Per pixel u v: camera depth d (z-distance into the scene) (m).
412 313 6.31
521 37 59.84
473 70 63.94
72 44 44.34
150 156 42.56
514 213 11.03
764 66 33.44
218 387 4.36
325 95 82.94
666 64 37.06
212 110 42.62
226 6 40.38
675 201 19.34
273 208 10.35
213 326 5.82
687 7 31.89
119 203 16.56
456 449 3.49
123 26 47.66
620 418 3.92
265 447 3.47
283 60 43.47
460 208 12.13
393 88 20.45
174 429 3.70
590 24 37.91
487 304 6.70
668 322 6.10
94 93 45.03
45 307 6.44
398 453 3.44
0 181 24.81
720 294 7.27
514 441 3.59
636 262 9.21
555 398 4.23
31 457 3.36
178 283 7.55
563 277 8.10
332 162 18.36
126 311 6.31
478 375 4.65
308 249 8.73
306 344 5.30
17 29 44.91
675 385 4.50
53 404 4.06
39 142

WHAT TO PRODUCE → Every record listed above needs to be written out again exactly.

ANSWER BELOW →
Per pixel u v: camera depth d (z-distance into the scene) (m).
412 313 6.31
521 37 59.84
473 70 63.94
72 44 44.34
150 156 42.56
514 213 11.03
764 66 33.44
218 387 4.36
325 95 82.94
666 64 37.06
212 110 42.62
226 6 40.38
675 201 19.34
273 208 10.35
213 326 5.82
687 7 31.89
119 203 16.56
456 449 3.49
123 26 47.66
620 418 3.92
265 447 3.47
283 60 43.47
460 208 12.13
393 88 20.45
174 429 3.70
590 24 37.91
487 304 6.70
668 322 6.10
94 93 45.03
45 307 6.44
398 453 3.44
0 181 24.81
720 294 7.27
514 441 3.59
636 262 9.21
555 398 4.23
31 457 3.36
178 283 7.55
563 277 8.10
332 162 18.36
126 311 6.31
478 375 4.65
308 249 8.73
306 344 5.30
17 29 44.91
675 385 4.50
53 404 4.06
39 142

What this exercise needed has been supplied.